Azure-cosmos-dotnet-v2: very long ResponseContinuation on certain query

Created on 13 Oct 2015 · 25Comments · Source: Azure/azure-cosmos-dotnet-v2

If I run this query
SELECT * FROM c WHERE c.ObjectType="Document"
I get a
ResponseContinuation = "+RID:16gQALRRBgM-AAAAAAAAAA==#RT:1"

if I run the following query (on the same collection)
SELECT * FROM c WHERE c.CustomerAreaId = "1"
the ResponseContinuation is 7755 bytes long

ResponseContinuation = "+RID:16gQALRRBgPrggsAAAAAAA==#RT:1#FPC:AgEuPC6KBu8CAPDd9/3e9/f9//f3+3v1/v7/+//v9/e/f3//fn+rRsDf7//ff/W9///96Pt9b/u+f3///v/f7//7+//3/t/vv3///v/+//3v3/v+///Bfb/f37+///++/77fu7uv3e+3vW/+//+/v+2+//vf//7/t/b97/9v2/v+9/v79/f7/f7v7zvt/f37/d9/v/v9ff+/3+v+/vf3//f7/...

Is this ResponseContinuation correct or should it just look like that in the first example.
If I edit it to remove everything after the #RT:1 it appears to work but it is very difficult to be sure with the amount of data in the collection. If the ResponseContinuation is correct I will have to re-engineer my paging mechanism in my web site as this is far too much data to transfer

Source

Geetarman

Most helpful comment

Good luck.

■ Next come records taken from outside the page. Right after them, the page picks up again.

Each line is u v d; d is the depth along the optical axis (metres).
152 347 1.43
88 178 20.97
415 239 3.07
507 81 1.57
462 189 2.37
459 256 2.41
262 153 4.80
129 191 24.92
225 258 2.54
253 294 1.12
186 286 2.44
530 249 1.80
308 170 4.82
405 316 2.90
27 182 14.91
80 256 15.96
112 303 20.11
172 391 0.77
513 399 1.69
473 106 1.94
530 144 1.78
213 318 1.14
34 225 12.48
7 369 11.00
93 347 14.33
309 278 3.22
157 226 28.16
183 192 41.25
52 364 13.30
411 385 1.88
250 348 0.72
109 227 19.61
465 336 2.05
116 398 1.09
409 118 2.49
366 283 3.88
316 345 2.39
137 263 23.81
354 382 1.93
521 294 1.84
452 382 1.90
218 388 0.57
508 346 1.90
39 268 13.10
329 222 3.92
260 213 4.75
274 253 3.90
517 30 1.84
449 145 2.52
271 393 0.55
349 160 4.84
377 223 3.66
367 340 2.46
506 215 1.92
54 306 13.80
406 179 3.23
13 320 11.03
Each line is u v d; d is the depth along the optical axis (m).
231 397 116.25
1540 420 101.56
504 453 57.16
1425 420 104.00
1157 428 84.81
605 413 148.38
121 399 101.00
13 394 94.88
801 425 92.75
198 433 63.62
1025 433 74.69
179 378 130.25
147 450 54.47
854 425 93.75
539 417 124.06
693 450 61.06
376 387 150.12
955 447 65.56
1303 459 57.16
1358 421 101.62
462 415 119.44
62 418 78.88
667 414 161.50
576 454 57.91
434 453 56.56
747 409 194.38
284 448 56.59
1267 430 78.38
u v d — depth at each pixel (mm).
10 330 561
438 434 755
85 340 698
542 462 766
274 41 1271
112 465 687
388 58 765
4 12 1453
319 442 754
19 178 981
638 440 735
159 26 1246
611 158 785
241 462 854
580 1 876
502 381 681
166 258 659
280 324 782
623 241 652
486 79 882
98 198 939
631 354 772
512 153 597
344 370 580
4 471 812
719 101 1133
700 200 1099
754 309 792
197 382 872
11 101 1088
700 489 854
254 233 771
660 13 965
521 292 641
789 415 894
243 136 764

I think the term Continuation Token is a misnomer in this case - it is Continuation Data!

Geetarman on 15 Feb 2017

👍2 😄1

All 25 comments

The continuation token helps avoid redundant work in the future roundtrips. We persist information in this token so we know exactly where to resume without needing to repeat any work again in the future round trips. Overall, this significantly reduces RUs cumulative across the query roundtrips.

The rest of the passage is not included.